The Hundred-Year-Old Man Who Climbed out of the Window and Disappeared by Jonas Jonasson, translated by Rod Bradbury (Hesperus Press)
The Hundred-Year-Old Man is the story of Allan Karlsson who escapes from the drab nursing home on the day of his 100th birthday. Out the window he goes, still in his slippers and there the adventure begins. He travels all over the world, meets the most powerful figures of the twentieth-century and even plays a central part in the major historical events of the twentieth-century. The story is ludicrous. But from the first few pages I was drawn into this whirlwind tale of exhilarating scandal and crime.
Jonasson has created a very likeable character who I forgave very quickly for the appalling crimes he committed. Allan Karlsson is carefree and has a childlike quality about him, which perhaps explains why I find him blameless. This extraordinary centenarian makes us laugh, and yet Allan does not think of himself as a funny man, so we are perhaps laughing more at him than with him.

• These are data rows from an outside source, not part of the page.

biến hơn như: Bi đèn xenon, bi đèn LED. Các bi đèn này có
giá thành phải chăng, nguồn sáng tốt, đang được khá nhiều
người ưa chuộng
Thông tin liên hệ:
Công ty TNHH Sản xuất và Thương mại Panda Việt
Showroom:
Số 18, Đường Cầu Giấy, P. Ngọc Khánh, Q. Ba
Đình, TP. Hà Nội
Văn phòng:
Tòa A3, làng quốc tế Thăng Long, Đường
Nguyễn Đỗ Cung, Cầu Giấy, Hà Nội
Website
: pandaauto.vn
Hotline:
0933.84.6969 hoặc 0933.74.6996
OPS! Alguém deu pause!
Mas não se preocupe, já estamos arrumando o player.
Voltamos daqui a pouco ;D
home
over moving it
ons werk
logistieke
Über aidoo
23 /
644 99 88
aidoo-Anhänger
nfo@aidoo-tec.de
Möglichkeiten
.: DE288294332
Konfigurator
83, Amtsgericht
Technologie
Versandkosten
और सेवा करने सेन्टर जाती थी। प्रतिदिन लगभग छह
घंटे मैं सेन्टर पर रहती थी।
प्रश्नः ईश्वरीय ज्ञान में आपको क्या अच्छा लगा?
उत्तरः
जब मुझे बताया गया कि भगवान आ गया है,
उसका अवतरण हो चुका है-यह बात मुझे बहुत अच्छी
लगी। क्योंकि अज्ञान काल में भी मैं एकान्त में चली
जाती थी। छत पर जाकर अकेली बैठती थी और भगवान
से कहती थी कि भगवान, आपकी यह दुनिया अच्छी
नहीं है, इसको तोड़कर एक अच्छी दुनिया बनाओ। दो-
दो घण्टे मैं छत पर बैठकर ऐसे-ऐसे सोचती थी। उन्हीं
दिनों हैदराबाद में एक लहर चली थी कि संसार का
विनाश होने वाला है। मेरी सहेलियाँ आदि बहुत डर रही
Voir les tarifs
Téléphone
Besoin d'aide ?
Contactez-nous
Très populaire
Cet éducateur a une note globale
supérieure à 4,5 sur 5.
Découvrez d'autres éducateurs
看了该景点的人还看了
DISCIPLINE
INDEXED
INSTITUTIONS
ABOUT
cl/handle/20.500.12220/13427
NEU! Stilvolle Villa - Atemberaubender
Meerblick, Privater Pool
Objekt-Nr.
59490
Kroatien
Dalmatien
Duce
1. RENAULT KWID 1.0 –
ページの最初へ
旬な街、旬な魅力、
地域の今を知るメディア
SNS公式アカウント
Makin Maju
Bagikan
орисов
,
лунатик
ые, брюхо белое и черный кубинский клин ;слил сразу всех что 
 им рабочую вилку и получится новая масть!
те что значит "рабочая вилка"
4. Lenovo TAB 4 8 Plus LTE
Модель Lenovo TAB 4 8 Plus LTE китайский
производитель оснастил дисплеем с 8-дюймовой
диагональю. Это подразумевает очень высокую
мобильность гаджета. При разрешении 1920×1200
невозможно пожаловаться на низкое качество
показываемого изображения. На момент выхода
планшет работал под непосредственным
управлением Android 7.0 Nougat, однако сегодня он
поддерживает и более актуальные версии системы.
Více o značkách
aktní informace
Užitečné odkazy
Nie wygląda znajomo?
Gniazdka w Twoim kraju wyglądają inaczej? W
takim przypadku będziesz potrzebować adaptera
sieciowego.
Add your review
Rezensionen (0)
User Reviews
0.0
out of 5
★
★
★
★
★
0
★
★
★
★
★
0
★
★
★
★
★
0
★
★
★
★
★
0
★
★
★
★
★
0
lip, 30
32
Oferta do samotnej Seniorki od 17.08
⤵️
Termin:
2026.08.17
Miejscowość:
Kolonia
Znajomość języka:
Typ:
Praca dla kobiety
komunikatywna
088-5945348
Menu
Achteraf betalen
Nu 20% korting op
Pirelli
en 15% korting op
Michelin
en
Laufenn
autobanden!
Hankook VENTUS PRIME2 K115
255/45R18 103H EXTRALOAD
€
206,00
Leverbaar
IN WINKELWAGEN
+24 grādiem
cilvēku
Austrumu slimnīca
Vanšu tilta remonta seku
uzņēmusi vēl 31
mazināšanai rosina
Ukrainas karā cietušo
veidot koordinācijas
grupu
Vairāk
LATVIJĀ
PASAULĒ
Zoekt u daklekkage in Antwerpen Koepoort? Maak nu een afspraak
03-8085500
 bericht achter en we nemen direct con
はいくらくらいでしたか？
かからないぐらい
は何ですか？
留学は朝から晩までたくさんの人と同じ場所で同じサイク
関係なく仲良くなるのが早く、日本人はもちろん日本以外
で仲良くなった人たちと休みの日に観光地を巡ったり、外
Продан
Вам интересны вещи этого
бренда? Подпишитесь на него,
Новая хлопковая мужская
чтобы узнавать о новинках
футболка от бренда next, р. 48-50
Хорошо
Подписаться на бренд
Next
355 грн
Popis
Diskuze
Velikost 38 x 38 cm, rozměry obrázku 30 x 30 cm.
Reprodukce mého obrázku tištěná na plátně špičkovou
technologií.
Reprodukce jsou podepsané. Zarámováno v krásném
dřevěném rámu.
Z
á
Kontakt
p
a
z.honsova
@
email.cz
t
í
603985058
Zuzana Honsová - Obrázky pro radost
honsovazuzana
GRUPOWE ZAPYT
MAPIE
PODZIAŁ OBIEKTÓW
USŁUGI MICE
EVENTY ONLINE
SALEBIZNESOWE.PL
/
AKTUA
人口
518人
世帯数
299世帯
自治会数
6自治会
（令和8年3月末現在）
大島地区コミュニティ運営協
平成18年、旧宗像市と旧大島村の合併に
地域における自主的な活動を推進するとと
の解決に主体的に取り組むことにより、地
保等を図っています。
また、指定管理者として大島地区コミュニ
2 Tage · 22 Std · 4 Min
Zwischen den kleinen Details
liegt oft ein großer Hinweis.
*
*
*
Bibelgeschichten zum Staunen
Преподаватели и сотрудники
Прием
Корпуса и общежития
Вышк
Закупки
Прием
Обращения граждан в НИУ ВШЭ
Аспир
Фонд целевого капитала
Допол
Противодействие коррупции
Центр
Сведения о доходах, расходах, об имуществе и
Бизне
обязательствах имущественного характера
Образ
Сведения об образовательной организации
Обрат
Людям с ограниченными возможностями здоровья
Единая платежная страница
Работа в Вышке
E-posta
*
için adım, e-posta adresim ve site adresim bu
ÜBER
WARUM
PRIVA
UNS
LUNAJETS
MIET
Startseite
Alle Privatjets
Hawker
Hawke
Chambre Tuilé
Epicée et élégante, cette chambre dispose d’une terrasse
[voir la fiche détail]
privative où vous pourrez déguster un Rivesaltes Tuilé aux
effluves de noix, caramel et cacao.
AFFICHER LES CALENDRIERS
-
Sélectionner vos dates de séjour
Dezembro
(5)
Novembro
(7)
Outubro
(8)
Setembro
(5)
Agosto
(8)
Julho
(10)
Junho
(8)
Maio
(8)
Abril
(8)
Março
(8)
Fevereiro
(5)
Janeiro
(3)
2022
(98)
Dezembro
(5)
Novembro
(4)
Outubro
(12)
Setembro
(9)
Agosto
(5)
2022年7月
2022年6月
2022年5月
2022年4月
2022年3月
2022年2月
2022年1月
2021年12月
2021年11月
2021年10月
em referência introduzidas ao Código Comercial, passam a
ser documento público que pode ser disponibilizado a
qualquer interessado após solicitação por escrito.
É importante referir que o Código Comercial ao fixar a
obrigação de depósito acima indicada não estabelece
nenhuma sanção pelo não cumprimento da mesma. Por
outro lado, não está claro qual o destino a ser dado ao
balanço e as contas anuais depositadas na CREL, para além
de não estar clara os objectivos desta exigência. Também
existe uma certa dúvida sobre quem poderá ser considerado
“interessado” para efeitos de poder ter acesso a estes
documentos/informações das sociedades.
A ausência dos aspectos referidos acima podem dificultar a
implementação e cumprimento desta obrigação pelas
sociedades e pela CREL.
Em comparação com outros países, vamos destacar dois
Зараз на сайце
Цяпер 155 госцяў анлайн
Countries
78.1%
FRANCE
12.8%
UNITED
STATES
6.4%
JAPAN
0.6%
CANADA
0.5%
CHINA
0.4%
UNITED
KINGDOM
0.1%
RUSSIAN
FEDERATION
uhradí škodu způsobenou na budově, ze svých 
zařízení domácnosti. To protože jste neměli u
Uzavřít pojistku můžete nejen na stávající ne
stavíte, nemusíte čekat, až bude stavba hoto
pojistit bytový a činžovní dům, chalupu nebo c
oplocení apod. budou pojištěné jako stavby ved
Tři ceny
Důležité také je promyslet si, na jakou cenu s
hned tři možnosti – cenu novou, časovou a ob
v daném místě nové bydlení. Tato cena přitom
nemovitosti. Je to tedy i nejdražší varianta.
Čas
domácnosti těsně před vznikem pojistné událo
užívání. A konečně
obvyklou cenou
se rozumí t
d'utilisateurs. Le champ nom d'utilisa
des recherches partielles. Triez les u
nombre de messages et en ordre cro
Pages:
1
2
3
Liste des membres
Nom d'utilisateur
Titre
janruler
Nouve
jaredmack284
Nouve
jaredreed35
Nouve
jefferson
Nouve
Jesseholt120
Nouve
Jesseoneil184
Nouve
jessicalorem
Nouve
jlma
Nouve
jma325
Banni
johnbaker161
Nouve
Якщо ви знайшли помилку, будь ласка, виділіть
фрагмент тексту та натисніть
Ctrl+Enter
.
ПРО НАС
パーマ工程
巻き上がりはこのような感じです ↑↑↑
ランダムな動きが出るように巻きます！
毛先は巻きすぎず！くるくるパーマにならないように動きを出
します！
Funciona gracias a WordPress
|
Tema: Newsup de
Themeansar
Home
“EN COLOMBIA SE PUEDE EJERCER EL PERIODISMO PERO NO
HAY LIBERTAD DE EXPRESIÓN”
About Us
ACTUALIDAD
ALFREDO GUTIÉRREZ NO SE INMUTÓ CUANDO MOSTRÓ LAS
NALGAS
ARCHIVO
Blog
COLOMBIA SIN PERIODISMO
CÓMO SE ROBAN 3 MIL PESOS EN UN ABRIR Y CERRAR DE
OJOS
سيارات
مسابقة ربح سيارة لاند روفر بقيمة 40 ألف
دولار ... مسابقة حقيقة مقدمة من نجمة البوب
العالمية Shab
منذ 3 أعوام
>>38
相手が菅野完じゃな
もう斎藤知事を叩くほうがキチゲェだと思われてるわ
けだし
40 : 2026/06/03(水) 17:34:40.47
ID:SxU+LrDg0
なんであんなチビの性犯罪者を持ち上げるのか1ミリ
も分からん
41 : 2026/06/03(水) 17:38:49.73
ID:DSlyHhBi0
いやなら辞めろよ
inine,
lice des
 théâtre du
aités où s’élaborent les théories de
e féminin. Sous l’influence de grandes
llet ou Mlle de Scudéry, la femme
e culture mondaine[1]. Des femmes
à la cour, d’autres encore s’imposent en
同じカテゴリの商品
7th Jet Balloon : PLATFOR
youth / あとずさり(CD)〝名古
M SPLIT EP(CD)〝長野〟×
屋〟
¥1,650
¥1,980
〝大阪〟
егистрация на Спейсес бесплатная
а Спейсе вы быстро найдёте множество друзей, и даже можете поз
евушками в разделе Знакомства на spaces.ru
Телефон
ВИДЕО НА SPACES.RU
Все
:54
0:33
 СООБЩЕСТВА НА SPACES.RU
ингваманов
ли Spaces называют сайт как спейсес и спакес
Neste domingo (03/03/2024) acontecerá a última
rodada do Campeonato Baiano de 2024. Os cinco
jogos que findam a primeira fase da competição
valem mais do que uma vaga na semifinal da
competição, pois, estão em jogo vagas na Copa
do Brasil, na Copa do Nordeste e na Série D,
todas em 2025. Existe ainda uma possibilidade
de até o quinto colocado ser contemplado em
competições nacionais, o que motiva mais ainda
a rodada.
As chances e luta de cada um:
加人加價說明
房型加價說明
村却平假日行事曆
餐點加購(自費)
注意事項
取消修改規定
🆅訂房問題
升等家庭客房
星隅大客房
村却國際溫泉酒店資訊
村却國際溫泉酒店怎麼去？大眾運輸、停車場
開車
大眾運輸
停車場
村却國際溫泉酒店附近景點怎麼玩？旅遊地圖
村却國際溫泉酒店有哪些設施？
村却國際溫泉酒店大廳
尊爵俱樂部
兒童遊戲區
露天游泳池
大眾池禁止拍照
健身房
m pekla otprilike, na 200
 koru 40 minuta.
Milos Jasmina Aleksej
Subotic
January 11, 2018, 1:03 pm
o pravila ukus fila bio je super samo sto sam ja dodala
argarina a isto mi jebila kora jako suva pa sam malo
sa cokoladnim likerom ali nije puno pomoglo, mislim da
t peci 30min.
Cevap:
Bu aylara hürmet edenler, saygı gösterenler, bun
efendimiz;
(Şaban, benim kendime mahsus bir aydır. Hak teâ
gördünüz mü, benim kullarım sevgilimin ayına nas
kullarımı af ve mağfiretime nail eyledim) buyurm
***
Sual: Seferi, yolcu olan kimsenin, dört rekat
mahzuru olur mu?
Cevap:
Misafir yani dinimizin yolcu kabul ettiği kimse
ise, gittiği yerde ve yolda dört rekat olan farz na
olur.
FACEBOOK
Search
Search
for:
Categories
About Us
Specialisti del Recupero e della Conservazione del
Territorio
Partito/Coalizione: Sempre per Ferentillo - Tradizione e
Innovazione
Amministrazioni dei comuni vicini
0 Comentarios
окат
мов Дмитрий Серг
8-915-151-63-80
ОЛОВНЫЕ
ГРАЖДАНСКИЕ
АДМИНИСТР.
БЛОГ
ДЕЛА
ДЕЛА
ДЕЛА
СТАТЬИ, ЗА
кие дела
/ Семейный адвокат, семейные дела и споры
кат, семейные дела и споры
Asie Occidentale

This Scandinavian dark comedy novel is an International bestseller and has already been made into a film to be released this year before it hits UK screens in 2014. If you haven’t read it already, then you should get ready to meet Allan and all his associates on their big adventure: it includes an elephant, guns, vodka and more vodka – and that is just the tip of the iceberg!
Who better to span the last century than a 100-year-old man called Allan Karlsson?